Op grond van het tweede lid wordt de hoogte van de boete afgestemd op de ernst van de gedraging, de mate waarin de werknemer de gedraging verweten kan worden en de omstandigheden waarin hij verkeert. Van het opleggen van een boete wordt in elk geval afgezien, indien elke vorm van verwijtbaarheid ontbreekt.
Op grond van het vierde lid kan het Uwv besluiten van het opleggen van een boete af te zien, indien daarvoor dringende redenen aanwezig zijn.
In het zevende lid is bepaald dat bij algemene maatregel van bestuur nadere regels worden gesteld met betrekking tot het eerste en het tweede lid.
22. Laatstgenoemde algemene maatregel van bestuur is het Boetebesluit socialezekerheidswetten (Besluit van 14 oktober 2000, Stb.462, laatstelijk gewijzigd bij Besluit van 17 december 2009, Stb.594, hierna: het Boetebesluit).
Ingevolge artikel 2, eerste lid, van het Boetebesluit wordt de boete vastgesteld op 10% van het benadelingsbedrag.
Op grond van het tweede lid van artikel 2 van het Boetebesluit wordt de boete naar boven afgerond op een veelvoud van € 10,-.
23. Eiser heeft aangevoerd dat de boete ten onrechte is opgelegd, omdat hij door verweerder niet juist en/of volledig is geïnformeerd. Van het schenden van de mededelingsverplichting is dan ook geen sprake, aldus eiser.

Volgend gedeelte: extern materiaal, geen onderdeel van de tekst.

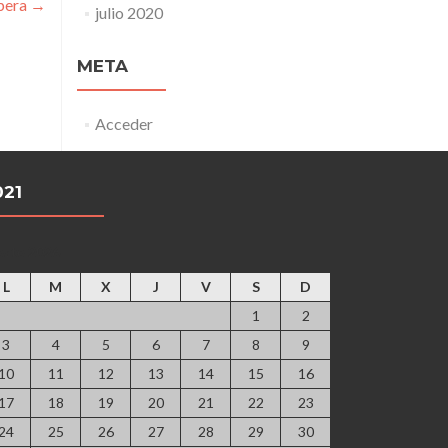
pera
→
julio 2020
META
Acceder
021
osto 2026
L
M
X
J
V
S
D
1
2
3
4
5
6
7
8
9
10
11
12
13
14
15
16
17
18
19
20
21
22
23
24
25
26
27
28
29
30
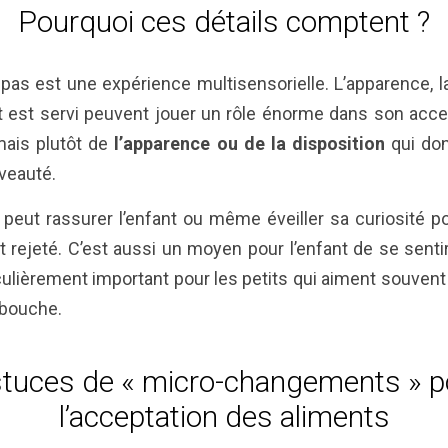
Pourquoi ces détails comptent ?
epas est une expérience multisensorielle. L’apparence, 
 est servi peuvent jouer un rôle énorme dans son accept
mais plutôt de
l’apparence ou de la disposition
qui do
uveauté.
peut rassurer l’enfant ou même éveiller sa curiosité p
nt rejeté. C’est aussi un moyen pour l’enfant de se sentir
iculièrement important pour les petits qui aiment souve
 bouche.
tuces de « micro-changements » po
l’acceptation des aliments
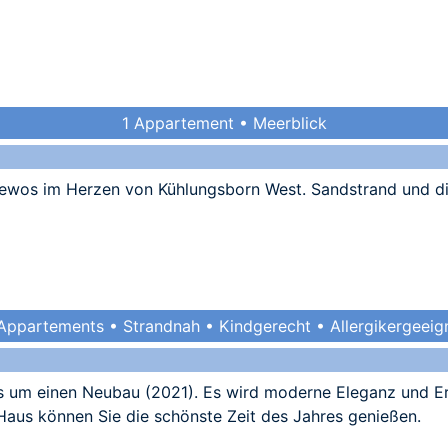
1 Appartement • Meerblick
Fewos im Herzen von Kühlungsborn West. Sandstrand und d
Appartements • Strandnah • Kindgerecht • Allergikergeeig
 um einen Neubau (2021). Es wird moderne Eleganz und Er
aus können Sie die schönste Zeit des Jahres genießen.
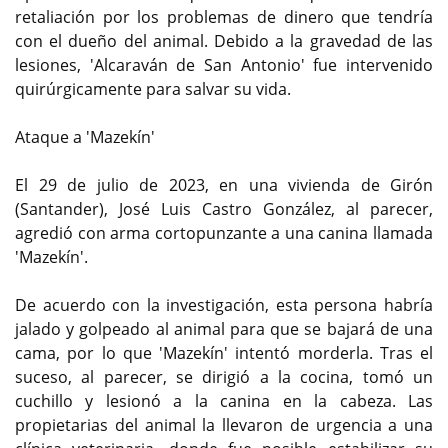
retaliación por los problemas de dinero que tendría
con el dueño del animal. Debido a la gravedad de las
lesiones, 'Alcaraván de San Antonio' fue intervenido
quirúrgicamente para salvar su vida.
Ataque a 'Mazekín'
El 29 de julio de 2023, en una vivienda de Girón
(Santander), José Luis Castro González, al parecer,
agredió con arma cortopunzante a una canina llamada
'Mazekín'.
De acuerdo con la investigación, esta persona habría
jalado y golpeado al animal para que se bajará de una
cama, por lo que 'Mazekín' intentó morderla. Tras el
suceso, al parecer, se dirigió a la cocina, tomó un
cuchillo y lesionó a la canina en la cabeza. Las
propietarias del animal la llevaron de urgencia a una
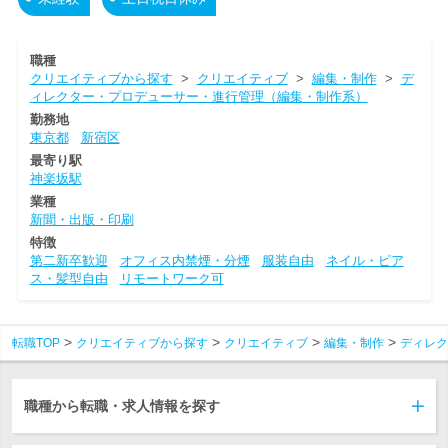
職種
クリエイティブから探す
>
クリエイティブ
>
編集・制作
>
デ
ィレクター・プロデューサー・進行管理（編集・制作系）
勤務地
東京都
新宿区
最寄り駅
神楽坂駅
業種
新聞・出版・印刷
特徴
第二新卒歓迎
オフィス内禁煙・分煙
服装自由
ネイル・ピア
ス・髪型自由
リモートワーク可
転職TOP
クリエイティブから探す
クリエイティブ
編集・制作
ディレク
職種から転職・求人情報を探す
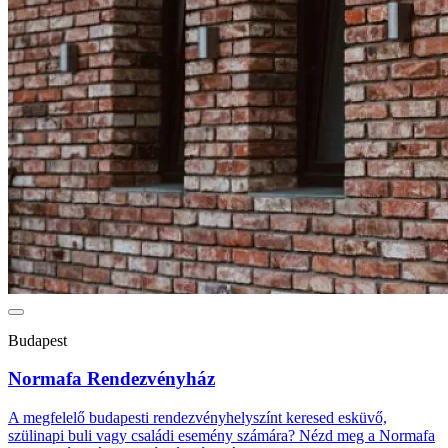
Budapest
Normafa Rendezvényház
A megfelelő budapesti rendezvényhelyszínt keresed esküvő,
szülinapi buli vagy családi esemény számára? Nézd meg a Normafa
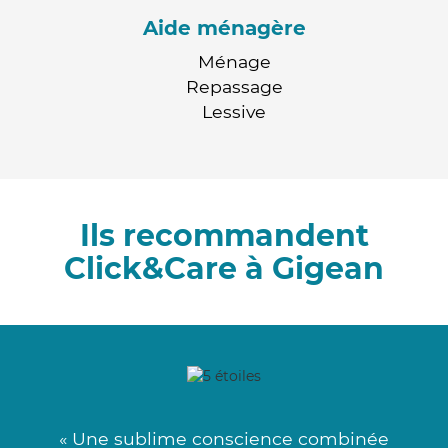
Aide ménagère
Ménage
Repassage
Lessive
Ils recommandent
Click&Care à Gigean
« Une sublime conscience combinée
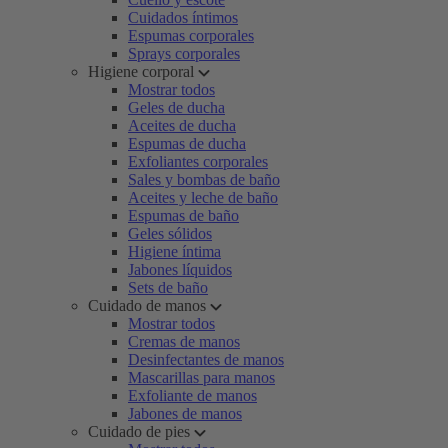
Cuidados íntimos
Espumas corporales
Sprays corporales
Higiene corporal
Mostrar todos
Geles de ducha
Aceites de ducha
Espumas de ducha
Exfoliantes corporales
Sales y bombas de baño
Aceites y leche de baño
Espumas de baño
Geles sólidos
Higiene íntima
Jabones líquidos
Sets de baño
Cuidado de manos
Mostrar todos
Cremas de manos
Desinfectantes de manos
Mascarillas para manos
Exfoliante de manos
Jabones de manos
Cuidado de pies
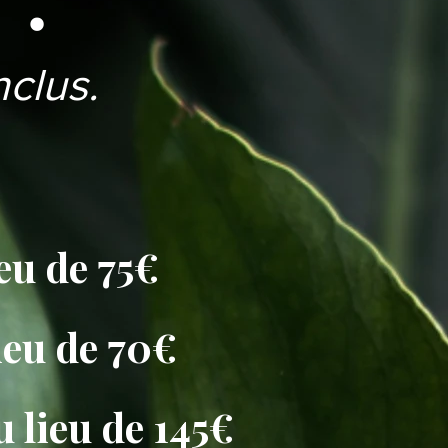
nclus.
ieu de 75€
ieu de 70€
u lieu de 145€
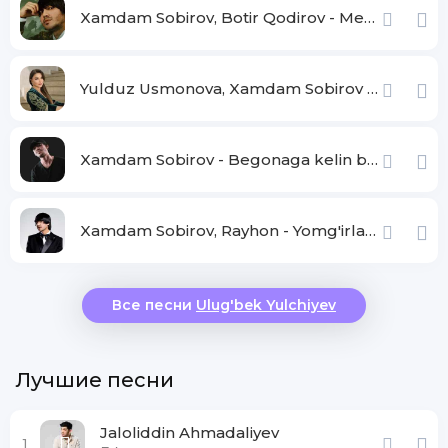
Xamdam Sobirov, Botir Qodirov - Menga qara lola
Yulduz Usmonova, Xamdam Sobirov - Daryo Daryo
Xamdam Sobirov - Begonaga kelin bo'lding
Xamdam Sobirov, Rayhon - Yomg'irlarda
Все песни
Ulug'bek Yulchiyev
Лучшие песни
Jaloliddin Ahmadaliyev
1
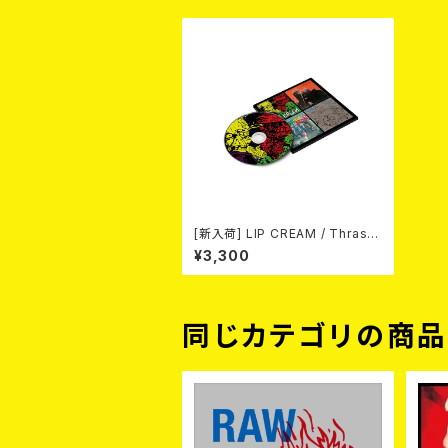
[新入荷] LIP CREAM / Thrash
Til Death (CD)
¥3,300
同じカテゴリの商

24. Met betrekking tot de opgelegde boete overweegt de rechtbank dat voldoende is komen vast dat eiser niet alle uren die hij als zelfstandige heeft gewerkt, heeft vermeld op de daarvoor bestemde werkbriefjes. Hiermee is eiser de inlichtingenverplichting van artikel
25 van de WW niet nagekomen.
25. In de uitspraken van 11 maart 2009 en 23 september 2009, LJN BH7780 en BK0177, heeft de CRvB bepaald dat het voor het opleggen van een boete van essentieel belang is of eiseres ook subjectief een verwijt te maken valt van het niet nakomen van de verplichting. De rechtbank ziet zich dan ook voor de vraag gesteld of eiser subjectief gezien een verwijt kan worden gemaakt dat hij de inlichtingenverplichting niet is nagekomen. De rechtbank beantwoordt deze vraag bevestigend. Zoals onder de rechtsoverwegingen 13 tot en met 15 is overwogen, is eiser op afdoende wijze door verweerder geïnformeerd over de verplichting om de productieve uren en de uren die hij besteedde aan acquisitie te verantwoorden op de daarvoor bestemde werkbriefjes. Verweerder was gelet hierop gehouden aan eiser een boete op te leggen. Verweerder heeft het beleid ten aanzien van het opleggen van een boete, zoals neergelegd in paragraaf 3.1 van de Handleiding naar het oordeel van de rechtbank op consistente wijze toegepast.
26. Het beroep tegen het besluit van 18 januari 2011 is gelet op het voorgaande dan ook ongegrond.
- verklaart het beroep tegen het besluit van 14 oktober 2009 gegrond;
- verklaart het beroep tegen het besluit van 18 januari 2011 ongegrond;
- bepaalt dat verweerder het door eiser betaalde griffierecht ad € 41,- aan hem vergoedt;
- veroordeelt verweerder in de proceskosten van eiser in dit geding ad € 874,-.
Deze uitspraak is gedaan door mr. T. Pavicevic, voorzitter, en mr. J.R. van Es-de Vries en mr. G.C. van Gelein Vitringa-Boudewijnse, leden, in aanwezigheid van mr. E.C.J. Mulder, griffier. De beslissing is in het openbaar uitgesproken op 9 juli 2012.
Afschrift verzonden aan partijen op:
Rechtsmiddel
Tegen deze uitspraak kan binnen zes weken na de dag van verzending daarvan hoger beroep worden ingesteld bij de Centrale Raad van Beroep.